Threadripper parallelization slow: cores not maxed out
I built a PC with an AMD Threadripper 1950X, which has 16 cores. The system is running well and is very responsive. I use the PC mostly to program in the F# language. It is very easy to write parallelized code in F# (as in any functional language) and that is essential for the application I am developing.
Asus Prime X399-A Motherboard
32GB of DDR4-3200 memory
Samsung 960 M.2 NVMe SSD
System overclocked to 4.00 GHz.
I was expecting the performance of parallelized code would be much faster than under my old system with an Intel i7 4770K (Haswell processor), which has only four cores. Unfortunately that is not the case. The two systems execute parallelized code at approximately the same speed.

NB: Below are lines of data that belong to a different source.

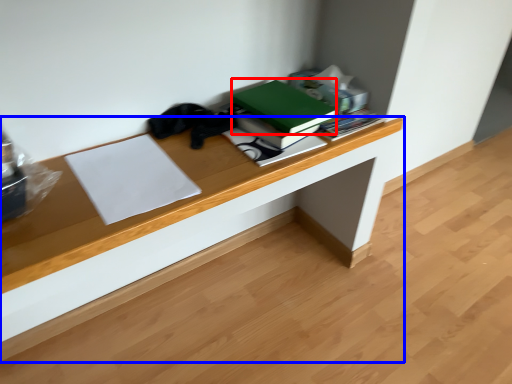
Question: Which object is further to the camera taking this photo, paperback book (highlighted by a red box) or desk (highlighted by a blue box)?

Choices:
 (A) paperback book
 (B) desk

Answer: (B)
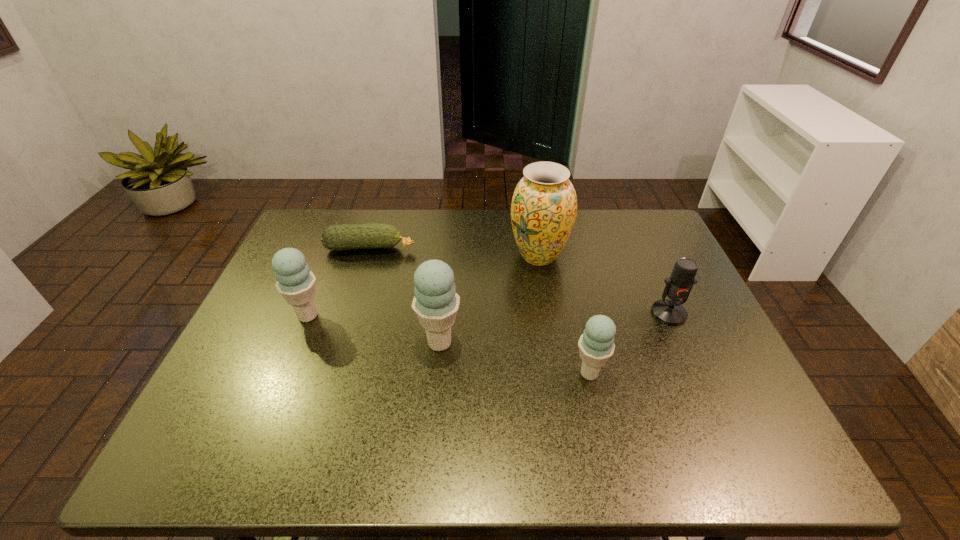
Identify the location of free point that keeps the ice creams evenly spaced on the right. click(760, 408).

Actually the Threadripper is much faster than the Haswell when running some simple parallelized F# programs I wrote for testing purposes. But for the complex application I am developing the two are roughly equivalent. There is something about a "heavy" application that the Threadripper does not seem to handle that well.

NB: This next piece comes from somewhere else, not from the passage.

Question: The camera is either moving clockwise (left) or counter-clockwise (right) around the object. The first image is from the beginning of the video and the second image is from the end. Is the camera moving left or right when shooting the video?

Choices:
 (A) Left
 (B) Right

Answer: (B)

I found out that if I disable SMT and work with only 16(as opposed to 32) logical cores the Threadripper does better. Without this it would actually be slower than the Haswell.
The cause of the problem seems to be that the Threadripper uses all cores but does not push them to the extreme. Each core runs at about 40-50% and the overall CPU usage also remains in that range.
I used a program called Process Lasso to get this information.
Does anyone have a suggestion on how to maximize each core's usage when running parallelized code?